管財人の持つ否認権、詐害行為否認と偏頗行為否認を詳しく解説
2021/06/21
前回お話した破産管財人の持つ否認権がどのような行為に対して行使されるのか説明したいと思います。
1,詐害行為否認
①破産者が破産債権者を害することを知ってした行為の否認
財産を処分すると破産債権者に配当がされなくなってしまう(破産債権者を害する)と知っていながら、財産を減少させる行為です。
ただし、破産者が財産を処分したことによって利益を受けた者(受益者)が、破産債権者を害することを知らなかった場合には否認権を行使することは出来ません。
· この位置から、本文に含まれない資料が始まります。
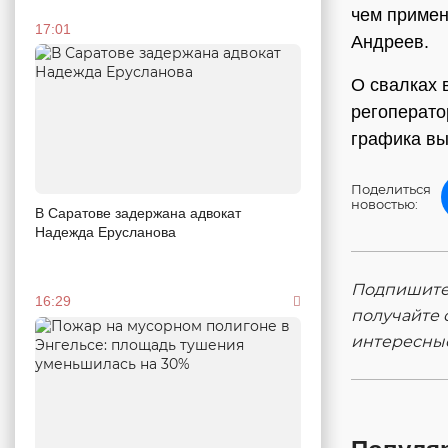
чем примен
17:01
Андреев.
О свалках 
регоперато
графика вы
Поделиться
новостью:
В Саратове задержана адвокат
Надежда Ерусланова
Подпишитес
16:29
получайте 
интересны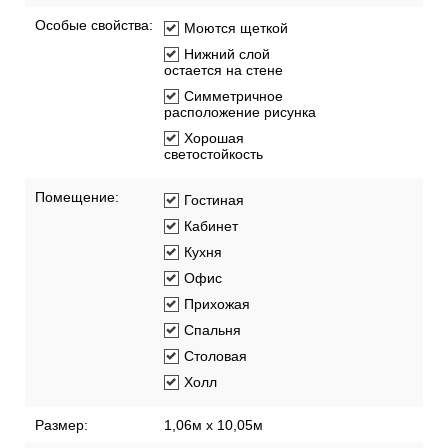
Особые свойства:
Моются щеткой
Нижний слой
остается на стене
Симметричное
расположение рисунка
Хорошая
светостойкость
Помещение:
Гостиная
Кабинет
Кухня
Офис
Прихожая
Спальня
Столовая
Холл
Размер:
1,06м х 10,05м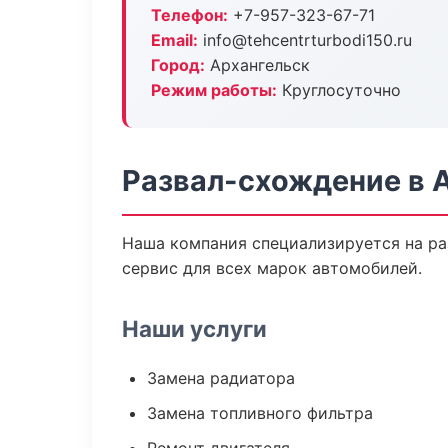
Телефон:
+7-957-323-67-71
Email:
info@tehcentrturbodi150.ru
Город:
Архангельск
Режим работы:
Круглосуточно
Развал-схождение в 
Наша компания специализируется на ра
сервис для всех марок автомобилей.
Наши услуги
Замена радиатора
Замена топливного фильтра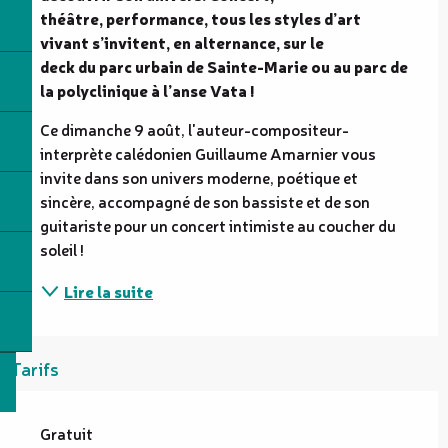
théâtre, performance, tous les styles d’art 
vivant s’invitent, en alternance, sur le

deck du parc urbain de Sainte-Marie ou au parc de 
la polyclinique à l’anse Vata !
Ce dimanche 9 août, l'auteur-compositeur-
interprète calédonien Guillaume Amarnier vous 
invite dans son univers moderne, poétique et 
sincère, accompagné de son bassiste et de son 
guitariste pour un concert intimiste au coucher du 
soleil !
Lire la suite
Tarifs
Gratuit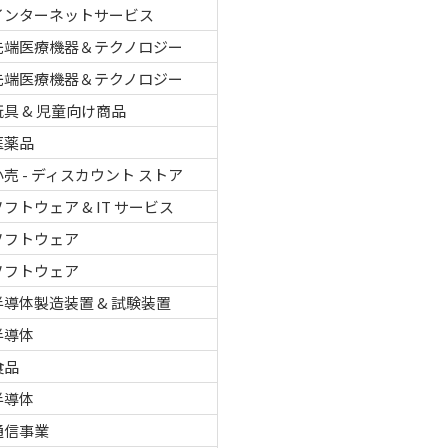
インターネットサービス
先端医療機器＆テクノロジー
先端医療機器＆テクノロジー
玩具 & 児童向け商品
医薬品
小売 - ディスカウント ストア
ソフトウェア & IT サービス
ソフトウェア
ソフトウェア
半導体製造装置 & 試験装置
半導体
食品
半導体
通信事業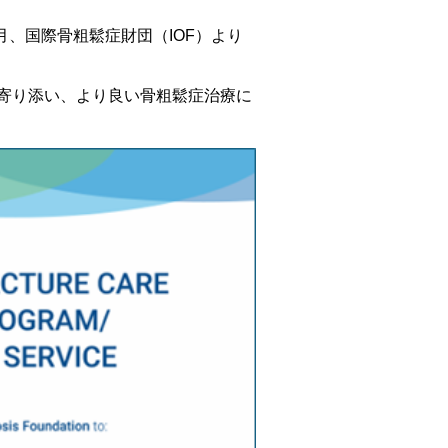
月、国際骨粗鬆症財団（IOF）より
寄り添い、より良い骨粗鬆症治療に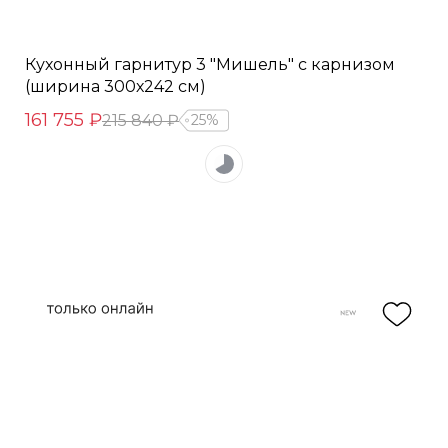
Кухонный гарнитур 3 "Мишель" с карнизом
(ширина 300х242 см)
161 755 ₽
215 840 ₽
25%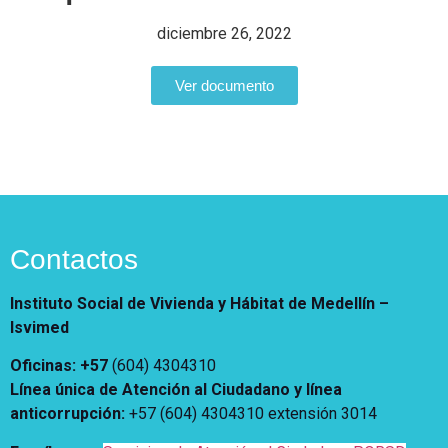
Vivienda Nueva
Convocatorias
diciembre 26, 2022
Vivienda un proyecto
familiar
Nosotros
Ver documento
Titulación
¿Qué es el ISVIMED?
Arrendamiento temporal
Opciones de accesibilidad
Plan de Desarrollo
Reconocimiento de
Rendición de cuentas
Edificaciones – C0
Tamaño de la
Directorio de servidores
A+
A
A-
Acompañamiento Social
fuente
Encuesta de Percepción
OPV-JVC
Contraste
Contactos
Centro de relevo
Instituto Social de Vivienda y Hábitat de Medellín –
Isvimed
Más Información sobre Accesibilidad
Oficinas: +57
(604) 4304310
Línea única de Atención al Ciudadano y línea
anticorrupción
:
+57 (604) 4304310 extensión
3014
②破産者が支払の停止又は破産手続開始の申立てがあった後にした破産債権者を害する行為の否認
①と同様に破産債権者を害する行為です。
①との相違点は、行為の時期が「支払の停止又は破産手続開始の申立てがあった後」に制限されていること、破産者が破産債権者を害することを「知って」いる必要が無いという点です。
③詐害的債務消滅行為の否認
破産者が借金返済等のためにした行為が破産債権者を害する場合の行為です。
例えば、AがBに100万円の借金を返す代わりに、Aの500万円の車を渡した場合です。
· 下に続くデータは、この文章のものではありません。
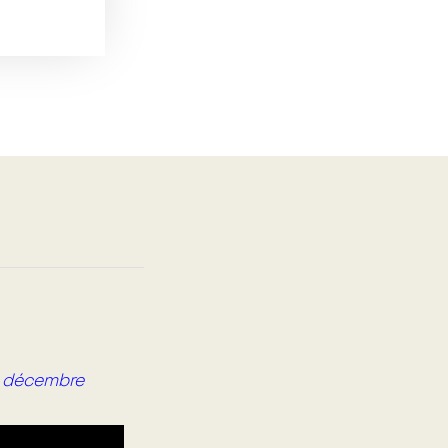
n décembre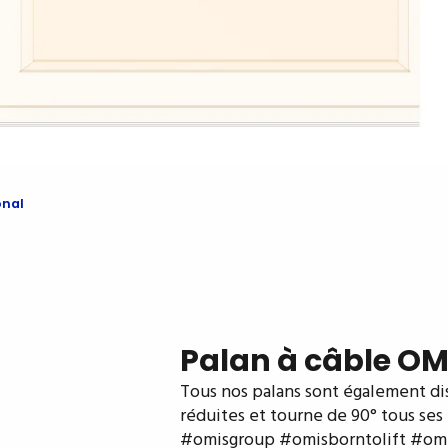
onal
Palan à câble OM
Tous nos palans sont également dis
réduites et tourne de 90° tous ses
#omisgroup #omisborntolift #omis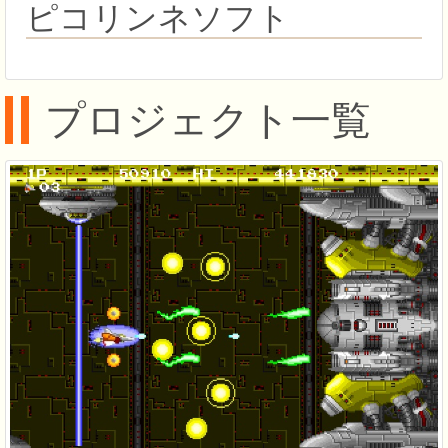
ピコリンネソフト
プロジェクト一覧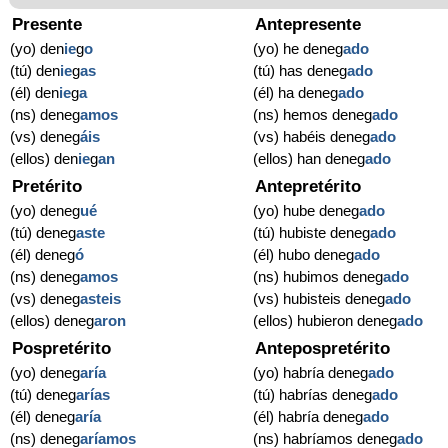
Presente
Antepresente
(yo) den
ie
g
o
(yo) he deneg
ado
(tú) den
ie
g
as
(tú) has deneg
ado
(él) den
ie
g
a
(él) ha deneg
ado
(ns) deneg
amos
(ns) hemos deneg
ado
(vs) deneg
áis
(vs) habéis deneg
ado
(ellos) den
ie
g
an
(ellos) han deneg
ado
Pretérito
Antepretérito
(yo) deneg
ué
(yo) hube deneg
ado
(tú) deneg
aste
(tú) hubiste deneg
ado
(él) deneg
ó
(él) hubo deneg
ado
(ns) deneg
amos
(ns) hubimos deneg
ado
(vs) deneg
asteis
(vs) hubisteis deneg
ado
(ellos) deneg
aron
(ellos) hubieron deneg
ado
Pospretérito
Antepospretérito
(yo) deneg
aría
(yo) habría deneg
ado
(tú) deneg
arías
(tú) habrías deneg
ado
(él) deneg
aría
(él) habría deneg
ado
(ns) deneg
aríamos
(ns) habríamos deneg
ado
100万円の借金は無くなりますが、500万円相当の車も無くなっているため、差引400万円の財産が減少することになります。
ただし、この行為を否認するには、破産者が破産債権者を害することを知ってした行為であること、若しくは、破産者が支払停止等の後にした破産債権者を害する行為であることが必要です。
④無償行為の否認
支払停止等があった後又はその前6ヶ月以内に破産者が何の対価も受けずに、財産を処分してしまう行為です。
例えば贈与等があたります。
⑤破産者が相当対価を得てした財産の処分行為の否認
破産者が財産を隠す目的で、破産者名義の不動産等を売却して現金に代えるような行為です。
例えば3000万円の不動産を売却して、3000万円の現金に代えた場合、財産額としては3000万円で変わりはありませんが、不動産という財産に比べて、現金はどこへでも持ち運びが出来、隠すことも簡単であることから、財産隠しの危険性があると判断されてしまいます。
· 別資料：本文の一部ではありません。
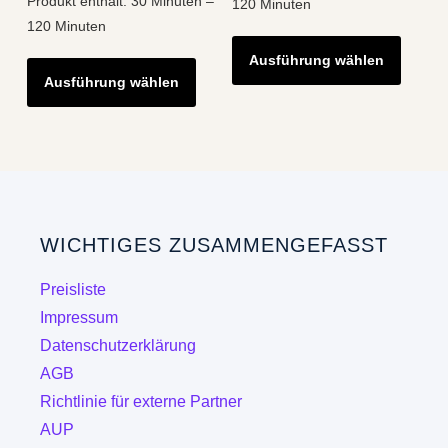
Produkt enthält: 30
Minuten
–
120
Minuten
120
Minuten
Diese
Dieses
Ausführung wählen
Produk
Ausführung wählen
Produkt
weist
weist
mehre
mehrere
Varian
Varianten
auf.
auf.
Die
Die
Optio
WICHTIGES ZUSAMMENGEFASST
Optionen
könne
können
auf
Preisliste
auf
der
Impressum
der
Produk
Datenschutzerklärung
Produktseite
gewähl
AGB
gewählt
werde
Richtlinie für externe Partner
werden
AUP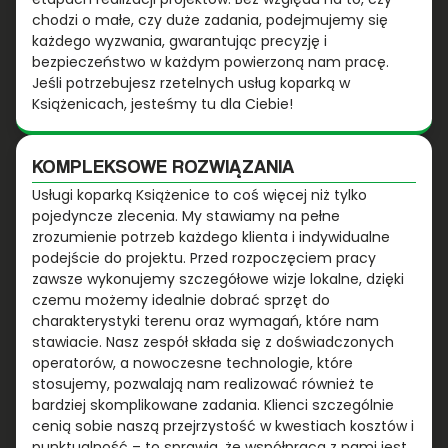
chodzi o małe, czy duże zadania, podejmujemy się
każdego wyzwania, gwarantując precyzję i
bezpieczeństwo w każdym powierzoną nam pracę.
Jeśli potrzebujesz rzetelnych usług koparką w
Książenicach, jesteśmy tu dla Ciebie!
KOMPLEKSOWE ROZWIĄZANIA
Usługi koparką Książenice to coś więcej niż tylko
pojedyncze zlecenia. My stawiamy na pełne
zrozumienie potrzeb każdego klienta i indywidualne
podejście do projektu. Przed rozpoczęciem pracy
zawsze wykonujemy szczegółowe wizje lokalne, dzięki
czemu możemy idealnie dobrać sprzęt do
charakterystyki terenu oraz wymagań, które nam
stawiacie. Nasz zespół składa się z doświadczonych
operatorów, a nowoczesne technologie, które
stosujemy, pozwalają nam realizować również te
bardziej skomplikowane zadania. Klienci szczególnie
cenią sobie naszą przejrzystość w kwestiach kosztów i
punktualność – to sprawia, że współpraca z nami jest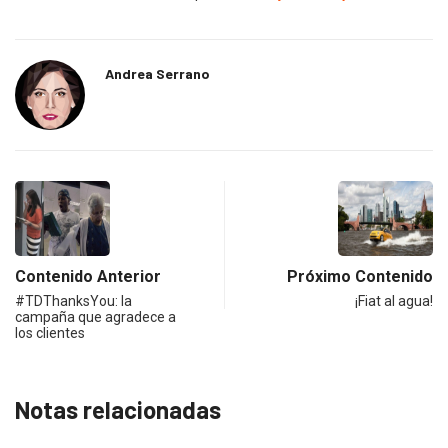
Andrea Serrano
Contenido Anterior
Próximo Contenido
#TDThanksYou: la
¡Fiat al agua!
campaña que agradece a
los clientes
Notas relacionadas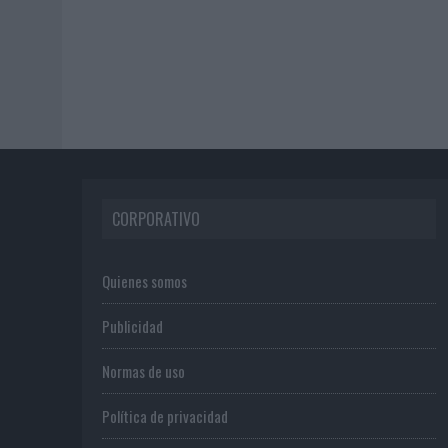
CORPORATIVO
Quienes somos
Publicidad
Normas de uso
Política de privacidad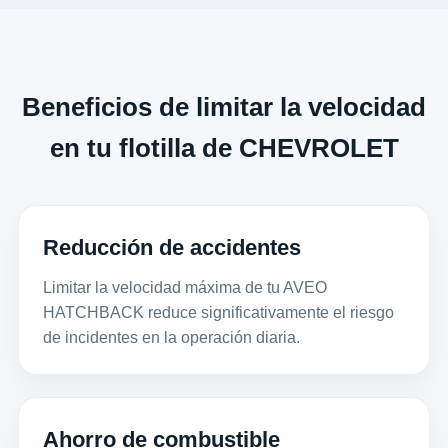
Beneficios de limitar la velocidad
en tu flotilla de CHEVROLET
Reducción de accidentes
Limitar la velocidad máxima de tu AVEO
HATCHBACK reduce significativamente el riesgo
de incidentes en la operación diaria.
Ahorro de combustible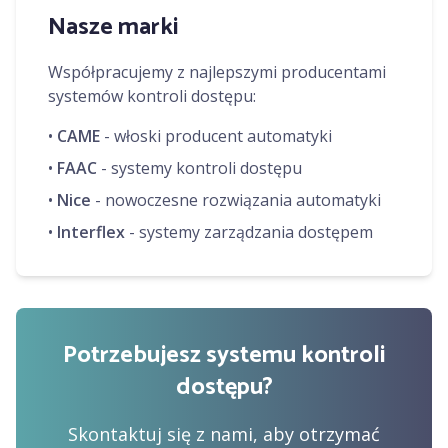
Nasze marki
Współpracujemy z najlepszymi producentami
systemów kontroli dostępu:
•
CAME
- włoski producent automatyki
•
FAAC
- systemy kontroli dostępu
•
Nice
- nowoczesne rozwiązania automatyki
•
Interflex
- systemy zarządzania dostępem
Potrzebujesz systemu kontroli
dostępu?
Skontaktuj się z nami, aby otrzymać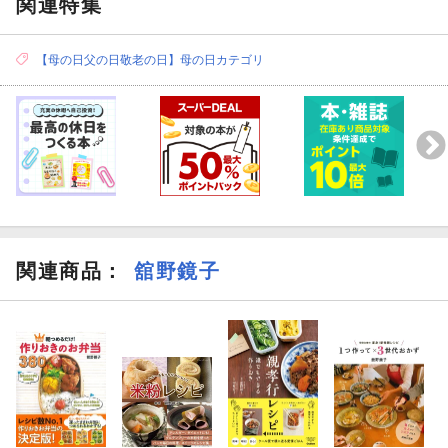
関連特集
【母の日父の日敬老の日】母の日カテゴリ
関連商品
：
舘野鏡子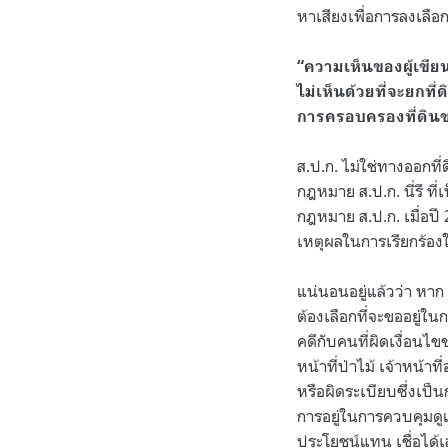
หาเสียงเพื่อการลงเลือกต
“ความเห็นของผู้เขี
ไม่เห็นด้วยที่จะยกที
การครอบครองที่ดิน
ส.ป.ก. ไม่ใช่ทางออกที่
กฎหมาย ส.ป.ก. นี่รึ ที
กฎหมาย ส.ป.ก. เมื่อปี
เหตุผลในการเรียกร้องใ
แน่นอนอยู่แล้วว่า หาก
ต้องเลือกที่จะขออยู่
คดีกับคนที่ผิดเงื่อนไข
หน้าที่ป่าไม้ เจ้าหน้า
หรือผิดระเบียบซึ่งเป
การอยู่ในการควบคุมดูแ
ประโยชน์แทน เชื่อได้เล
ただし、否認権の行使には、この行為が、財産の種類の変更により隠匿等の処分をするおそれを現に生じさせるものであること、破産者に隠匿等の処分をする意思があったこと、受益者が破産者の隠匿等の処分をする意思を知っていたことの全てを満たしていることが必要です。
2,偏頗行為否認
①破産者が支払不能になった後又は破産手続開始の申立てがあった後にした偏頗行為の否認
既存の債務についてされた担保の供与(財産に抵当権や所有権留保等の担保を設定すること)や債務の消滅(返済)によって特定の債権者にのみ利益を与える行為です。
否認権の行使には、破産者が支払不能であったこと又は破産手続開始の申立てがなされていたことを債権者が知っている必要があります。
②破産者が支払不能になる前30日以内にした非義務的偏頗行為の否認
支払期限が来ていないのに返済をしてしまった等、法的義務の無い偏波行為(=非義務的偏頗行為)については、否認権行使の範囲が拡大され、支払不能後だけで無く、支払不能前30日以内の行為も対象とされます。
ただし、非義務的偏頗行為の相手方債権者が、破産債権者を害することを知らなかった場合には否認権は行使出来ません。